- Education: Harvard University; New York University; Columbia University;
- Father: Michael Martin Hammer
- Scientific career
- Fields: Psychology of games
- Workplaces: Human-Computer Interaction Institute; Entertainment Technology Center;
- Website: replayable.net

= Jessica Hammer =

American computer scientist

Jessica Hammer is an associate professor in the Human-Computer Interaction Institute at Carnegie Mellon University, where she is the director of the Center for Transformational Play, and a game designer.

==Early life and education==
Hammer, who was a finalist in the Regeneron Science Talent Search, attended the Maimonides School, in Brookline, Massachusetts.

She is the daughter of Michael Martin Hammer.

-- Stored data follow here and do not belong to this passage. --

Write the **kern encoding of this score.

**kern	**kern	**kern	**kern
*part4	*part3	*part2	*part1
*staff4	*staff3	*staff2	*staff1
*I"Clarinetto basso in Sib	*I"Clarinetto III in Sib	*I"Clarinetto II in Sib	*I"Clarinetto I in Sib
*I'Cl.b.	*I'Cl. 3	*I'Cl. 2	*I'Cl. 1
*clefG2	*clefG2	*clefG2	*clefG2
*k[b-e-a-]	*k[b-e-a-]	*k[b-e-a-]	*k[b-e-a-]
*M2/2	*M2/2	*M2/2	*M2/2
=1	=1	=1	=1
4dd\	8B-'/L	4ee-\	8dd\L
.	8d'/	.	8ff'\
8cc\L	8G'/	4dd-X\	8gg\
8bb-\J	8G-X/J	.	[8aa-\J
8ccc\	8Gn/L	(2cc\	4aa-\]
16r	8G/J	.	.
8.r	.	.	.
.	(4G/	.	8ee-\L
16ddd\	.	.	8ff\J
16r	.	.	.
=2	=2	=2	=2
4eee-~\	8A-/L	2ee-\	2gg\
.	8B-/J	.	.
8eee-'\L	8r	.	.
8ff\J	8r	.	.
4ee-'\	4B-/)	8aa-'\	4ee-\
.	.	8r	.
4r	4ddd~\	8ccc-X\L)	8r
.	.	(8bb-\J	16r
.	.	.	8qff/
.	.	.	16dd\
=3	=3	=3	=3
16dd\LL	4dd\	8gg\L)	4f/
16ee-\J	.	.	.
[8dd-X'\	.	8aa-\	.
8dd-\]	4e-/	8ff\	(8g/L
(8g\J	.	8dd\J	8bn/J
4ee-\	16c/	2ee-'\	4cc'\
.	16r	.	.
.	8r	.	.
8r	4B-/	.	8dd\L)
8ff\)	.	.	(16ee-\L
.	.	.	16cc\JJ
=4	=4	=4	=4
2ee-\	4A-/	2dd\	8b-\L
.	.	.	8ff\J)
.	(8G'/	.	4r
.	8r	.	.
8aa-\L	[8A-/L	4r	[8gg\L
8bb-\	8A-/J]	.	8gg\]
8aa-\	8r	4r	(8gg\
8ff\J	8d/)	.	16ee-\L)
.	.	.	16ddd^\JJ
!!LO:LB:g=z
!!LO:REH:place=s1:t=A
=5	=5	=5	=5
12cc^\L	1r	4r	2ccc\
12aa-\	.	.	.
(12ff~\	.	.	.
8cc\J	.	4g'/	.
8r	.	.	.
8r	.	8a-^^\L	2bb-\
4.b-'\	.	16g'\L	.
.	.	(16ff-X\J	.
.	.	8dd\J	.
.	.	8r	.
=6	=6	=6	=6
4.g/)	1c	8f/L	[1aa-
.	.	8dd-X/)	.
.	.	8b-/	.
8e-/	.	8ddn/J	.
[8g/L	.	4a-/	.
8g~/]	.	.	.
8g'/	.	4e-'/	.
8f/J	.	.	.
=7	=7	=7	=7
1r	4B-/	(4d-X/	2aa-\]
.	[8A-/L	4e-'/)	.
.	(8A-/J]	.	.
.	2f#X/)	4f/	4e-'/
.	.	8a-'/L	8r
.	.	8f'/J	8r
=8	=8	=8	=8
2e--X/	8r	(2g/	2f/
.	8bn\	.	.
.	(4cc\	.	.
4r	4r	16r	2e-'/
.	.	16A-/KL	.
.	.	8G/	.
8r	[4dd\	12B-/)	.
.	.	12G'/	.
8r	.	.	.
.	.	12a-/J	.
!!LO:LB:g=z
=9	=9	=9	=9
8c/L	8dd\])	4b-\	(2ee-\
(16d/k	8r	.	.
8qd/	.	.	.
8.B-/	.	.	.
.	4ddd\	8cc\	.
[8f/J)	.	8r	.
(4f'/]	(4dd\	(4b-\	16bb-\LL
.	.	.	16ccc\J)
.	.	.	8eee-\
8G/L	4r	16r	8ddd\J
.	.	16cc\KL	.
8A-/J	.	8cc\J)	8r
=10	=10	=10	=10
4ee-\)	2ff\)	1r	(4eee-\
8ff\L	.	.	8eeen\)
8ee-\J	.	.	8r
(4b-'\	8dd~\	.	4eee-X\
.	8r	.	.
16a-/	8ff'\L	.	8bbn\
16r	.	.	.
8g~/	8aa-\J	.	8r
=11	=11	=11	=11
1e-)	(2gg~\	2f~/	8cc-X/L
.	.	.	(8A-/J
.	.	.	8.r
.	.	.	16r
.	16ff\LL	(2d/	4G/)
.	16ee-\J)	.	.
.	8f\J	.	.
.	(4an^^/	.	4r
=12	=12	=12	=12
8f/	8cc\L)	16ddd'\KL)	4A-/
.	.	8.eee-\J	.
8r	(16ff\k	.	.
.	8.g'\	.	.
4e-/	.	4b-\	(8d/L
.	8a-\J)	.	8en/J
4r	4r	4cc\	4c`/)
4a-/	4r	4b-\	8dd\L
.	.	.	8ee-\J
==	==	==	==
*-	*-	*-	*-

She earned her B.A. in computer science at Harvard University, her MS from the NYU Interactive Telecommunications Program and her Ph.D. in cognitive science at Columbia University, where she developed the game design course sequence and was a founding member of the Teachers College EGGPLANT game research laboratory.

==Career==
Hammer's research focuses on the psychology of games, focusing on the way specific game design decisions affect how players think and feel.

While a graduate student at Columbia, Hammer helped create Lit, a mobile game designed to help individuals quit smoking. Hammer has worked on video games for the National Institute of Health and for Nokia.

She also spent time in Ethiopia, working with local partners to create game clubs that help girls acquire the social capital and the skills they need to solve their problems for themselves.
In 2014 she was selected as a World Economic Forum Young Scientist.

In his 1998 book, Why We Don 't Talk to Each Other Anymore: The De-Voicing of Society, biolinguist John L. Locke discusses the research produced by Hammer as a young researcher working with Simon Baron-Cohen. According to Locke, Baron-Cohen and Hammer found that the parents of individuals with Asperger's syndrome did less well than the general population on tasks involving the interpretation of emotional status of others by looking at the expression of their eyes, and better than the general population at identifying shapes embedded within complex designs.

Since 2014, Hammer's recent projects include exploring live action role-playing games as a potential avenue for improving mental or physical health, and conducting research on how games may reduce opioid abuse after work-related injuries.

Currently, Hammer works as an associate professor at Carnegie Mellon University, jointly appointed between the HCI Institute and the Entertainment Technology Center. She teaches courses related to Game Design and Learning Media, and directs the Center for Transformational Play.

Hammer co-designed the 2022 tabletop role-playing game Rosenstrasse.